Although this research is in early stages, it is really encouraging to see new targets emerge that could help develop treatments for conditions that blight the lives of thousands of people and their families.
Learning from ticks
Sometimes a viral or bacterial infection can spread, leading to severe inflammation of the heart muscle, known as myocarditis. In extreme cases this can cause lasting damage to the heart, or even death. Occasionally, a viral or bacterial infection can lead to severe and potentially fatal inflammation of the heart muscle, known as autoimmune myocarditis. Around 20% of people who suffer from this develop heart failure, which in severe cases can result in the person needing a transplant.
Myocarditis has, so far, proven difficult to diagnose and treat. This is because although the dangerous inflammation of the heart muscle seen in the disease is known to be caused by a certain type of white blood cells, called T-cells, researchers do not yet know exactly how this process occurs.
Researchers funded by the BHF at the University of Oxford think that we may be able to learn to design drugs targeted at this problem from an unlikely source, parasitic ticks.
During autoimmune myocarditis, chemicals called chemokines are released in the heart and attract cells that cause inflammation. If you’ve ever been bitten by a tick you will know that, unlike a mosquito bite, you do not feel it. Ticks need to feed for a long time, so they inject proteins that block your body’s chemokines and prevent painful inflammation.
BHF Professor Shoumo Bhattacharya and his team have identified 31 of these tick proteins, called evasins, and are now studying which chemokines they block, and are planning to trial them in autoimmune myocarditis in mouse models. The aim is to take inspiration from the tick’s anti-inflammatory strategy and design a life-saving medicine for this dangerous heart condition.
Gene-editing – providing hope for thousands
If left undetected and untreated, inherited heart conditions can sadly lead to heart failure or even sudden death from cardiac arrest. For many families, the first sign there’s a problem is when someone dies suddenly with no obvious cause or explanation.
Hypertrophic cardiomyopathy (HCM) is a genetic condition caused by a change or mutation in one or more genes and is passed on through families. If you have HCM, the muscular wall of your heart – the myocardium – becomes thickened, making the heart muscle stiff. This thickening makes it harder for your heart to pump blood out of your heart and around your body and can also lead to life-threatening arrhythmias.
Decades of BHF research has discovered many of the genes responsible for HCM so that genetic testing can be carried out for families at risk. However, there is no cure.

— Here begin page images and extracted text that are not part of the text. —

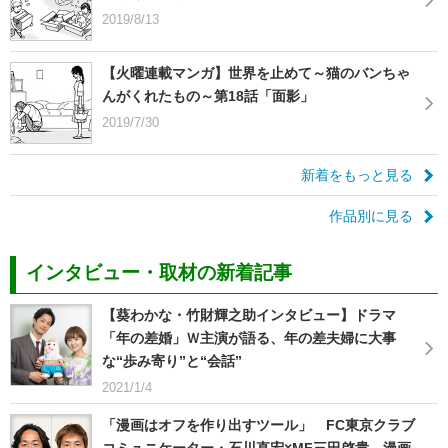
2019/8/13
【火曜連載マンガ】世界を止めて～猫のバンちゃ
んがくれたもの～第18話「面影」
2019/7/30
新着をもっと見る
作品別に見る
インタビュー・取材の新着記事
【葵わかな・竹財輝之助インタビュー】ドラマ
「年の差婚」Ｗ主演が語る、年の差夫婦に大事
な“歩み寄り”と“会話”
2021/1/4
「漫画はオフを作り出すツール」 FC東京クラブ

Gene-editing is a relatively new and hugely exciting field which could see the cure for inherited heart disease by simply swapping a faulty, disease-causing gene for a ‘healthy’ gene. Of course, this type of genetic manipulation has unique ethical considerations and has not been tested in humans, but there are already examples of success in animal models.

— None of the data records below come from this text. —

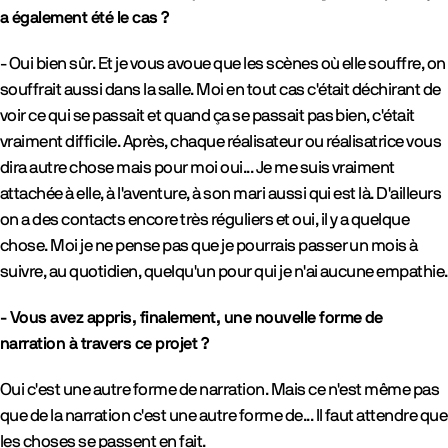
a également été le cas ?
- Oui bien sûr. Et je vous avoue que les scènes où elle souffre, on
souffrait aussi dans la salle. Moi en tout cas c'était déchirant de
voir ce qui se passait et quand ça se passait pas bien, c'était
vraiment difficile. Après, chaque réalisateur ou réalisatrice vous
dira autre chose mais pour moi oui... Je me suis vraiment
attachée à elle, à l'aventure, à son mari aussi qui est là. D'ailleurs
on a des contacts encore très réguliers et oui, il y a quelque
chose. Moi je ne pense pas que je pourrais passer un mois à
suivre, au quotidien, quelqu'un pour qui je n'ai aucune empathie.
- Vous avez appris, finalement, une nouvelle forme de
narration à travers ce projet ?
Oui c'est une autre forme de narration. Mais ce n'est même pas
que de la narration c'est une autre forme de... Il faut attendre que
les choses se passent en fait.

There are many diseases which fall under the cardiovascular disease ‘umbrella’ for which treatments are at best limited and at worst non-existent. A standout example is heart failure, where the only treatment for many is a heart transplant.
Our great strides in cardiovascular research have resulted in a dramatically reduced death-rate from heart attack. Now we must strive to find treatments for those heart attack patients left with heart failure, and to enable advances that will end the heartbreak for the millions of people who suffer from the consequences of both common and rare forms of heart and circulatory disease.